Auto-Detection of Human Factor Contents on Social Media Posts Using Word2vec and Long Short-Term Memory (LSTM)

Auto-Detection of Human Factor Contents on Social Media Posts Using Word2vec and Long Short-Term Memory (LSTM)

Chika Yinka-Banjo (University of Lagos, Nigeria), Gafar Lekan Raji (University of Lagos, Nigeria) and Ifeanyi Precious Ohalete (Alex-Ekwueme Federal University of Ndufu-Alike, Ikwo, Nigeria)
DOI: 10.4018/978-1-7998-1279-1.ch001


The threat posed by cyberbullying to the mental health in our society cannot be overemphasized. Victims of this menace are reported to have suffered poor academic performance, depression, and suicidal thoughts. There is need to find an efficient and effective solution to this problem within the academic environment. In this research, one of the popular deep learning models—long short-term memory (LSTM)—known for its optimized performance in training sequential data was combined with Word2Vec embedding technique to create a model trained for classifying the content of social media post as containing cyberbullying content or otherwise. The result was observed to have shown improvements in its performance with respect to accuracy in the classification task with over 80% of the test dataset correctly classified as against the existing model with about 74.9% accuracy.

■ **ASSIGNED TASK**
Give back the entire cyberbullying detection text above, word for word. The material after this point comes from a separate source.

■ **DATA BLOCK**
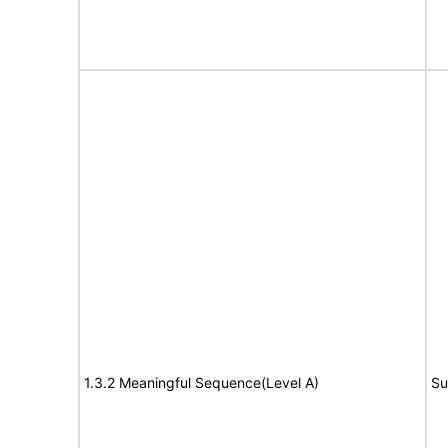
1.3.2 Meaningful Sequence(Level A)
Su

■ **EXERCISE ANSWER**
Auto-Detection of Human Factor Contents on Social Media Posts Using Word2vec and Long Short-Term Memory (LSTM)

Auto-Detection of Human Factor Contents on Social Media Posts Using Word2vec and Long Short-Term Memory (LSTM)

Chika Yinka-Banjo (University of Lagos, Nigeria), Gafar Lekan Raji (University of Lagos, Nigeria) and Ifeanyi Precious Ohalete (Alex-Ekwueme Federal University of Ndufu-Alike, Ikwo, Nigeria)
DOI: 10.4018/978-1-7998-1279-1.ch001


The threat posed by cyberbullying to the mental health in our society cannot be overemphasized. Victims of this menace are reported to have suffered poor academic performance, depression, and suicidal thoughts. There is need to find an efficient and effective solution to this problem within the academic environment. In this research, one of the popular deep learning models—long short-term memory (LSTM)—known for its optimized performance in training sequential data was combined with Word2Vec embedding technique to create a model trained for classifying the content of social media post as containing cyberbullying content or otherwise. The result was observed to have shown improvements in its performance with respect to accuracy in the classification task with over 80% of the test dataset correctly classified as against the existing model with about 74.9% accuracy.